The project's greatest foe is Steve Jones, who was hired to monitor safety and security at Tooele until he was sacked in September 1994 because of "irreconcilable differences" with the management of EG&G, the civil contractor hired by the Army to set up and run the facility. Mr Jones has turned whistle-blower against the government, alleging that the Tooele incincerators are riddled with design flaws and could emit plumes of toxic gases. He contended last week that, in a worst-case scenario, such a plume could be blown 40 miles. That could mean as far as Salt Lake City, a city of 160,000 people.

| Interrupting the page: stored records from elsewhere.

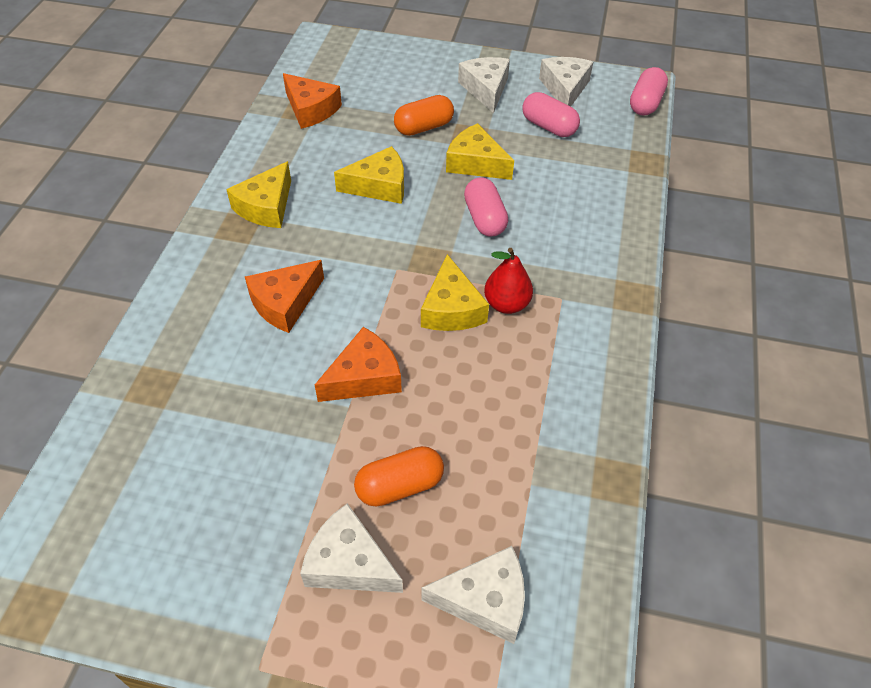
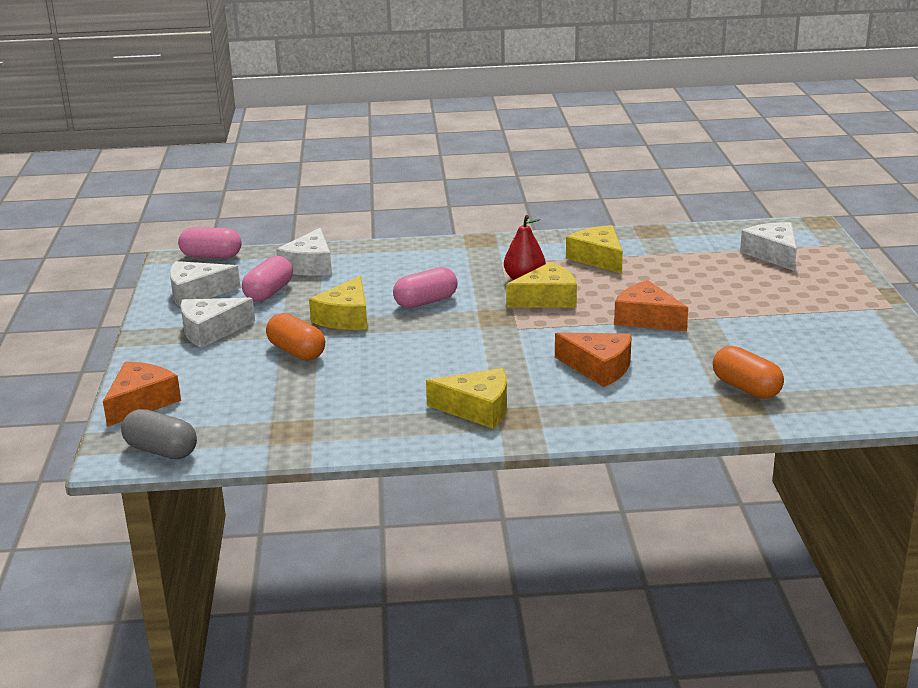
camera: 105 degrees left, 25 degrees down
(311, 109) = (289, 424): orange cheese -> orange cheese (141, 402)
(313, 54) = (161, 450): none -> grey capsule
(349, 563) = (797, 295): white cheese -> white cheese (310, 265)
(379, 186) = (408, 357): yellow cheese -> yellow cheese (598, 258)
(399, 486) = (725, 290): orange capsule -> orange capsule (746, 388)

Representing Mr Jones in a lawsuit against EG&G is Joanne Royce, of the Government Accountability Project, a support group for government whistle- blowers. "There is a lot at stake, because this will be the first plant to go 'hot' in the continental US," she said. "The other plants are dependent on their operating this one." Also campaigning against the Army is Craig Williams of the Chemical Weapons Working Group, which advocates developing alternative methods of dismantling the munitions and neutralising the agents inside them. "There is clear scientific evidence that the incineration facilities will emit toxic materials that will impact on the environment and on public health," Mr Williams said. "It clearly indicates the high potential for the release of some of the most toxic chemicals on the planet into civilian communities."

Toxic emissions have been recorded both at a prototype research incinerator already running on the Tooele site and at anoperational facility on the Johnston Atoll, a US territory in the Pacific where 292,000 chemical weapons are stored. But according to Dave Jackson, second-in-command at Tooele, none of the leaks posed a threat to civilian populations. He also contends that medical treatment has never been sought, even for those operating the two plants.

An earthquake is probably the most serious threat to the Tooele facility. Even then, Jackson ridicules Mr Jones's suggestion of a 40-mile plume stretching to Salt Lake City, arguing that any emission even spreading beyond the depot's boundaries is most unlikely. "That is highly ridiculous," he retorted. "Could a freak tornado whip through the facility, pick up a missile and drop it on the city? I suppose you could argue that that is a credible scenario."

On a grand tour, we are taken to the central control room, a emporium of computer monitors that reminds one of Nasa's Mission Control in Houston. A test run is being conducted with surrogate agents. Still nervy, we jump when a siren suddenly goes off at one of the monitors. The operator reassures us that it is nothing serious; something to do with pressure rising too fast. He taps in an instruction to rectify the problem and inadvertantly strikes a wrong key. The monitor flashes up something unexpected. He looks at it and, bewildered for a moment, exclaims: "Ooops!"